## Goal of the exercise
Word for word, restate the lines from the one holding "43. 压缩包中添文件：zip -m name.zip xxx" through the end of the data below, including both endpoints and nothing more.

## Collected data
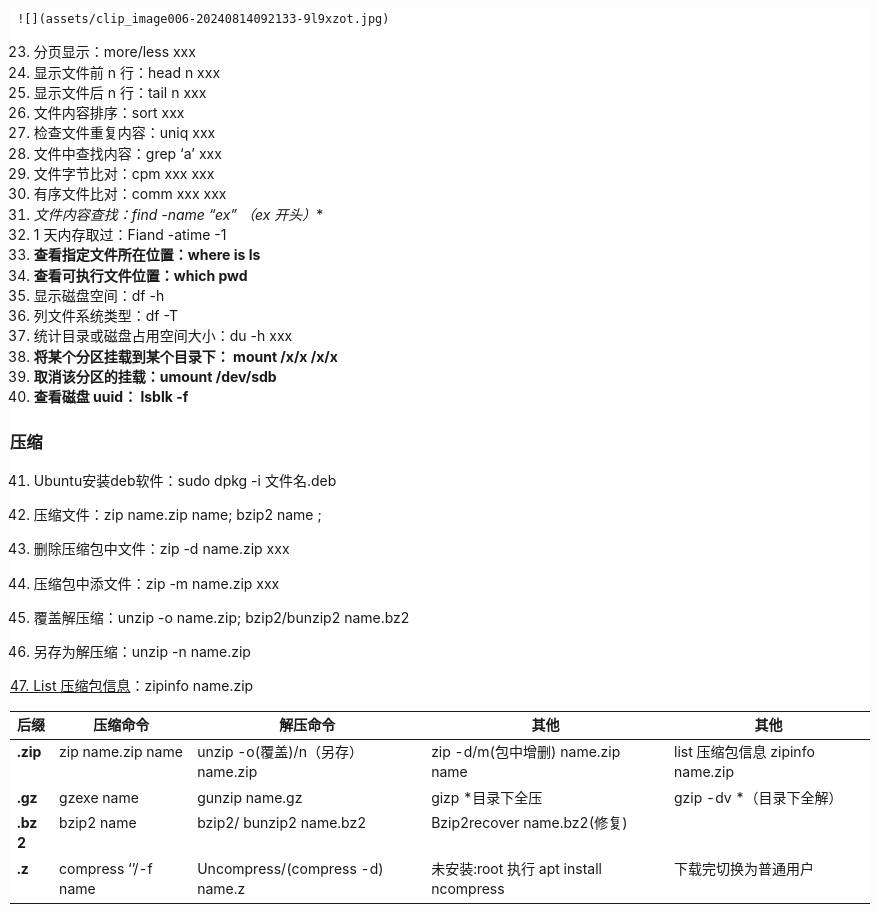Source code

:      ​![](assets/clip_image006-20240814092133-9l9xzot.jpg)​
23. 分页显示：more/less xxx
24. 显示文件前 n 行：head n xxx
25. 显示文件后 n 行：tail n xxx
26. 文件内容排序：sort xxx
27. 检查文件重复内容：uniq xxx
28. 文件中查找内容：grep ‘a’ xxx
29. 文件字节比对：cpm xxx xxx
30. 有序文件比对：comm xxx xxx
31. **文件内容查找：find -name “ex*”   （ex 开头）**
32. 1 天内存取过：Fiand -atime -1
33. **查看指定文件所在位置：where is ls**
34. **查看可执行文件位置：which pwd**
35. 显示磁盘空间：df -h
36. 列文件系统类型：df -T
37. 统计目录或磁盘占用空间大小：du -h xxx
38. **将某个分区挂载到某个目录下： mount /x/x  /x/x**
39. **取消该分区的挂载：umount /dev/sdb**
40. **查看磁盘 uuid：  lsblk -f**

### 压缩

41. Ubuntu安装deb软件：sudo dpkg -i 文件名.deb
42. 压缩文件：zip name.zip name;   bzip2 name ;

42. 删除压缩包中文件：zip -d name.zip xxx
43. 压缩包中添文件：zip -m name.zip xxx
44. 覆盖解压缩：unzip -o name.zip; bzip2/bunzip2 name.bz2
45. 另存为解压缩：unzip -n name.zip

[47.  List 压缩包信息]()：zipinfo name.zip

|后缀|压缩命令|解压命令|其他|其他|
| ----| ---------------------| --------------------------------| --------------------------------------| --------------------------------|
| **.zip**|zip name.zip name|unzip -o(覆盖)/n（另存）name.zip|zip -d/m(包中增删) name.zip name|list 压缩包信息 zipinfo name.zip|
| **.gz**|gzexe name|gunzip name.gz|gizp \*目录下全压|gzip -dv \*（目录下全解）|
| **.bz2**|bzip2 name|bzip2/ bunzip2 name.bz2|Bzip2recover name.bz2(修复)||
| **.z**|compress ‘’/-f name|Uncompress/(compress -d) name.z|未安装:root 执行 apt install ncompress|下载完切换为普通用户|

## Result for this exercise
43. 压缩包中添文件：zip -m name.zip xxx
44. 覆盖解压缩：unzip -o name.zip; bzip2/bunzip2 name.bz2
45. 另存为解压缩：unzip -n name.zip

[47.  List 压缩包信息]()：zipinfo name.zip

|后缀|压缩命令|解压命令|其他|其他|
| ----| ---------------------| --------------------------------| --------------------------------------| --------------------------------|
| **.zip**|zip name.zip name|unzip -o(覆盖)/n（另存）name.zip|zip -d/m(包中增删) name.zip name|list 压缩包信息 zipinfo name.zip|
| **.gz**|gzexe name|gunzip name.gz|gizp \*目录下全压|gzip -dv \*（目录下全解）|
| **.bz2**|bzip2 name|bzip2/ bunzip2 name.bz2|Bzip2recover name.bz2(修复)||
| **.z**|compress ‘’/-f name|Uncompress/(compress -d) name.z|未安装:root 执行 apt install ncompress|下载完切换为普通用户|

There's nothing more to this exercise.